Heat shock also activates HSF-1, which induces increases in the expression of chaperone HSPs, such as HSP-70, but the regulation of HSF-1 activation is not entirely understood. HSF-1 activity can be down-regulated by several different means; for example, the association of HSF-1 with HSPs (Shi et al., 1998; Zou et al., 1998) and disruption of HSF-1 homotrimerization (Zuo et al., 1995) both down-regulate HSF-1 activity, demonstrating that HSF-1 is amenable to regulation at different stages during the activation process. In the present study, attenuation of heat shock-induced HSF-1 activity by inhibition of PI-3K and by overexpression of GSK-3β demonstrates two additional modes by which heat shock-induced HSF-1 activity can be regulated. The inhibitory influence of GSK-3β on HSF-1 activity has been demonstrated previously (He et al., 1998), as overexpression of GSK-3β in HeLa cells was reported to result in a more rapid deactivation of HSF-1 during recovery from heat shock compared with cells not overexpressing GSK-3β. However, in HeLa cells, heat shock-induced activation of HSF-1 was independent of PI-3K, as it was unaffected by treatment with wortmannin (He et al., 1998), indicating that there are cell-specific signaling mechanisms that control HSF-1 activity. In contrast to the findings in HeLa cells, the results in the present study demonstrate for the first time that in a neuronal model system perturbations in the PI-3K/Akt signaling pathway can severely impede the robust activation of HSF-1 that occurs in cells subjected to heat shock. However, as the heat shock-induced HSF-1 activity could only be diminished, but not abolished, by inhibitors of PI-3K, it is evident that HSF-1 activation is also partially mediated by PI-3K-independent mechanisms.

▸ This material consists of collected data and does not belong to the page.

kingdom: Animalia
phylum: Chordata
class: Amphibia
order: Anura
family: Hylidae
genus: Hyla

In summary, PI-3K was found to be necessary for full heat shock-induced activation of the survival-promoting molecules Akt and HSF-1. Furthermore, GSK-3β was shown to be an inhibitory modulator of the activation of HSF-1 and the associated production of HSP-70, whereas lithium treatment facilitated HSP-70 production. The inhibitory effect of GSK-3β on HSF-1 activation and HSP-70 expression implies that Akt-induced inhibition of GSK-3β is a contributory factor in the heat shock-induced activation of HSF-1. Thus, stimulation of PI-3K and adequate inhibition of GSK-3β are necessary for cells to fully activate the survival-promoting activation of HSF-1 and the increased expression of HSPs. In some conditions, lithium may provide neuroprotection in part by facilitating these cell survival-promoting responses to stress.